Foto: Poesia
Programa de residência artística apresenta 10 artistas de diferentes regiões do Brasil e inicia atividades que resultarão em exposição de arte contemporânea e lançamento de catálogo em Belo Horizonte
A Prefeitura de Belo Horizonte (PBH) e o Viaduto das Artes anunciaram os artistas selecionados para a 10ª edição do Bolsa Pampulha, programa de residência artística voltado à produção e formação em arte contemporânea. A apresentação dos participantes ocorreu no Museu de Arte da Pampulha (MAP), marcando o início das atividades da edição de 2026.
Reconhecido como um dos programas de residência artística mais tradicionais do país, o Bolsa Pampulha promove processos de pesquisa, criação e intercâmbio entre artistas, curadores e pesquisadores. A iniciativa será concluída com uma exposição inédita aberta ao público e a publicação de um catálogo que reunirá registros das obras e do percurso desenvolvido durante a residência.
A edição de 2026 é realizada pela Prefeitura de Belo Horizonte, por meio da Secretaria Municipal de Cultura e da Fundação Municipal de Cultura, em parceria com o Viaduto das Artes.

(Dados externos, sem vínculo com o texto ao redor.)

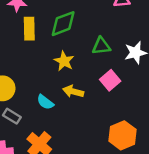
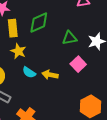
yellow star: (64, 61) -> (18, 51), moved
cyan semicircle: (45, 102) -> (29, 72), moved

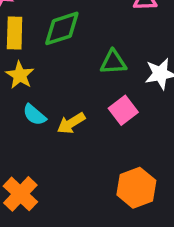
yellow arrow: (50, 75) -> (71, 123), turned -49

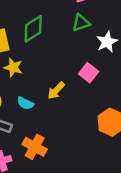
green triangle: (113, 62) -> (81, 23), moved
cyan semicircle: (34, 115) -> (25, 103), moved

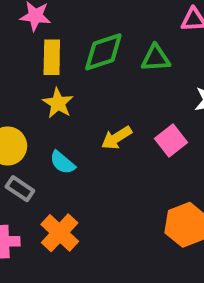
green triangle: (81, 23) -> (156, 58), moved
yellow arrow: (56, 91) -> (116, 138), moved

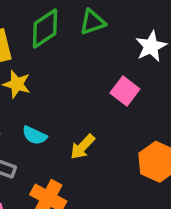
yellow arrow: (116, 138) -> (82, 147), moved

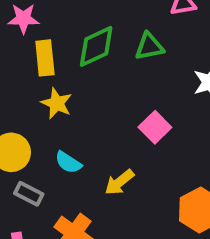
pink square: (125, 91) -> (155, 127), moved

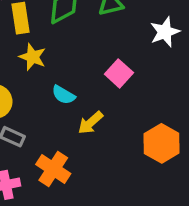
cyan semicircle: (68, 162) -> (63, 95), moved

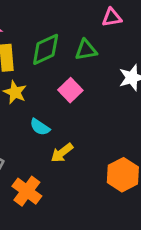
pink square: (119, 73) -> (70, 90), moved

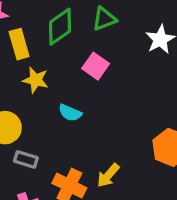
yellow arrow: (62, 153) -> (108, 175), moved

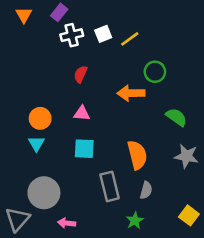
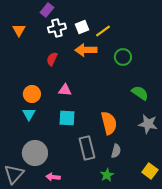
orange triangle: (24, 15) -> (19, 30), moved
red semicircle: (81, 74) -> (52, 59), moved
orange arrow: (131, 93) -> (86, 50), moved

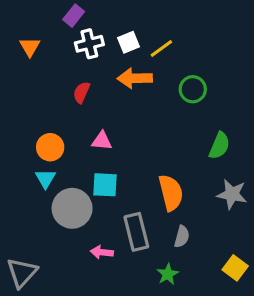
green semicircle: (140, 93) -> (219, 146), turned 78
gray circle: (35, 153) -> (72, 208), moved
pink arrow: (53, 177) -> (102, 252), moved

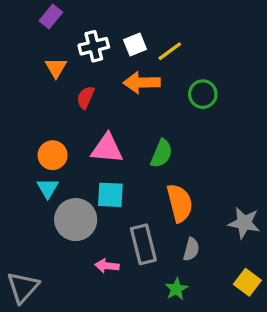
purple rectangle: (74, 16) -> (51, 17), moved
orange triangle: (30, 47) -> (56, 68), moved
pink triangle: (102, 141) -> (107, 149), size x1.5
green semicircle: (219, 146) -> (161, 154), moved
gray star: (232, 194) -> (244, 223), moved

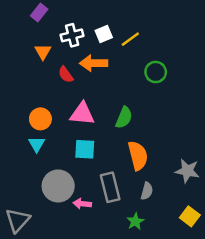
orange arrow: (142, 83) -> (94, 63), moved
red semicircle: (86, 97) -> (66, 75), turned -60
gray circle: (76, 220) -> (58, 186), moved

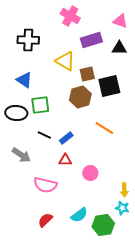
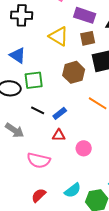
purple rectangle: (91, 40) -> (85, 15), turned 35
brown square: (87, 74) -> (88, 38), moved

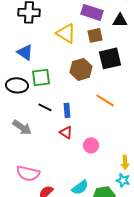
blue rectangle: (60, 113) -> (67, 110), turned -56
red triangle: (59, 135) -> (66, 132), turned 32
pink semicircle: (39, 160) -> (28, 173), moved

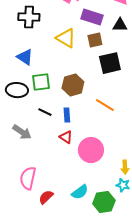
brown hexagon: (81, 69) -> (73, 85), moved
pink circle: (91, 145) -> (91, 150), size x1.6
pink semicircle: (28, 173) -> (28, 178), turned 90

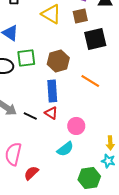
black line: (45, 112) -> (30, 116), moved
blue rectangle: (67, 115) -> (52, 91), size x1.5
pink circle: (91, 150) -> (76, 126), size x0.7
cyan semicircle: (80, 192) -> (65, 149), moved

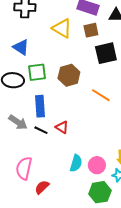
blue rectangle: (52, 91) -> (40, 106), moved
pink circle: (76, 126) -> (97, 165), moved
cyan semicircle: (65, 149) -> (76, 163), turned -36

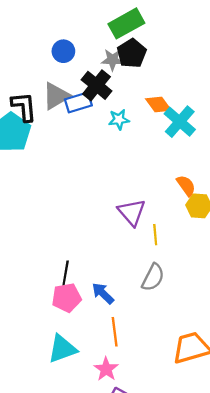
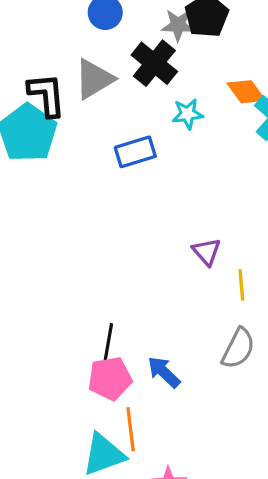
blue rectangle: (78, 102) -> (135, 152), moved
purple triangle: (132, 212) -> (207, 252), size x0.7
orange line: (115, 332) -> (131, 429), moved

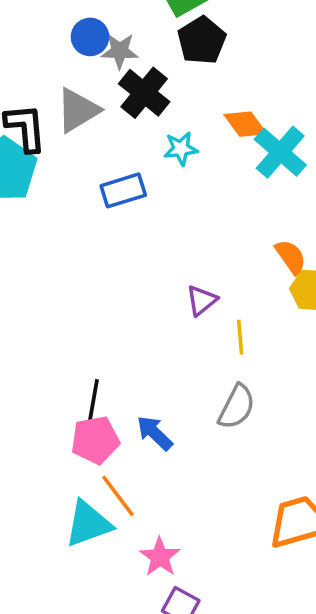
gray star: (178, 25) -> (120, 51), moved
purple triangle: (207, 252) -> (202, 300), turned 32
orange line: (131, 429) -> (118, 496), turned -30

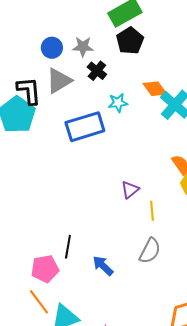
blue circle: (90, 37) -> (52, 48), moved
black cross: (144, 93) -> (97, 71), size x0.7
blue rectangle: (123, 190) -> (85, 127), size x1.5
pink pentagon: (95, 440) -> (45, 269), moved
orange line: (118, 496) -> (39, 302), moved

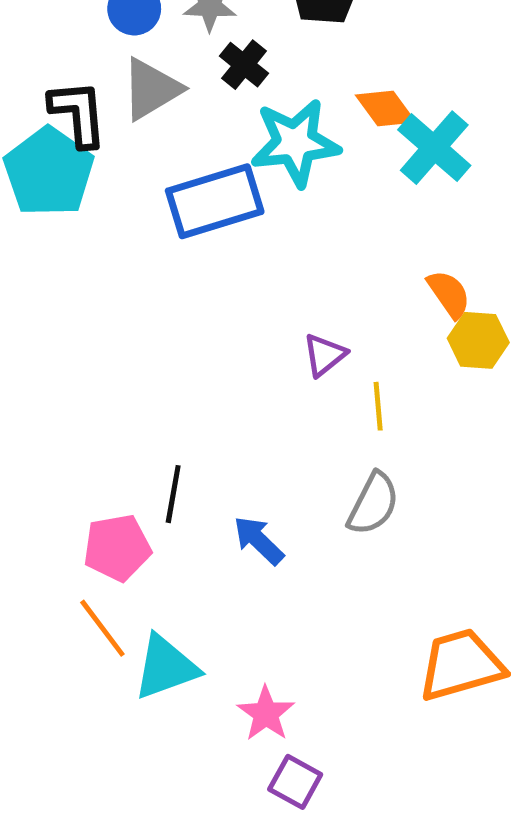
cyan star: (118, 103) -> (295, 143), size x1.8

O encontro de abertura reuniu os artistas selecionados, representantes das instituições envolvidas, equipe de curadoria e convidados.
Foram selecionados dez artistas de diferentes estados brasileiros por meio de edital público. Participam desta edição Ambuá, de Belo Horizonte (MG); Benedito Ferreira, de Itapuranga (GO); Gu da Cei, de Brasília (DF); Sara Lambraño, de Santo André (SP); Régi José, de Recife (PE); Julia Brasil, de Curitiba (PR); Renan Soares, de São Paulo (SP); Tuca Mello, do Rio de Janeiro (RJ); Milena Ferreira, de Salvador (BA); e Felipe Rezende, também de Salvador (BA).
A próxima etapa do programa será desenvolvida no Viaduto das Artes, localizado na região do Barreiro. Durante seis meses, os artistas participarão de uma residência artística com acompanhamento do curador Douglas Freitas, da Comissão de Acompanhamento e de convidados. O processo inclui encontros formativos, pesquisas e desenvolvimento de trabalhos que integrarão a exposição final.
Cada participante receberá uma bolsa mensal de R$ 4 mil, além de um aporte de R$ 5 mil destinado à produção das obras apresentadas ao término da residência.
A parceria com o Viaduto das Artes amplia a atuação do programa para diferentes territórios da cidade. O ateliê coletivo e as atividades formativas serão realizados no espaço cultural, fortalecendo a circulação da produção artística em Belo Horizonte e promovendo conexões com a Região Metropolitana.
História do Bolsa Pampulha
O Bolsa Pampulha tem origem no Salão de Arte da Prefeitura, criado em 1937. Desde sua reformulação, em 2002, o programa passou a priorizar a pesquisa, a formação e o desenvolvimento de projetos artísticos, consolidando-se como uma referência no campo da arte contemporânea brasileira.
Ao longo de sua trajetória, a iniciativa contribuiu para a formação e projeção de artistas como Cinthia Marcelle, Marilá Dardot, Laura Belém, Paulo Nazareth, João Castilho, Efe Godoy, Luana Vitra, entre outros nomes que atuam no cenário nacional e internacional.
Viaduto das Artes fortalece produção cultural no Barreiro
O Viaduto das Artes atua como espaço voltado à formação, pesquisa e produção artística. Com ateliês e áreas expositivas, o local desenvolve atividades ligadas à arte contemporânea e promove ações de intercâmbio entre artistas, coletivos e comunidades.
Museu de Arte da Pampulha integra patrimônio cultural da cidade
O Museu de Arte da Pampulha integra o Conjunto Moderno da Pampulha, projetado por Oscar Niemeyer na década de 1940. Transformado em museu em 1957, o espaço mantém uma programação voltada à arte moderna e contemporânea.
Desde 2016, o conjunto arquitetônico do qual o museu faz parte é reconhecido pela UNESCO como Patrimônio Cultural Mundial. Atualmente, o edifício passa por processo de restauro, enquanto a instituição segue realizando exposições e atividades culturais em diferentes espaços da cidade.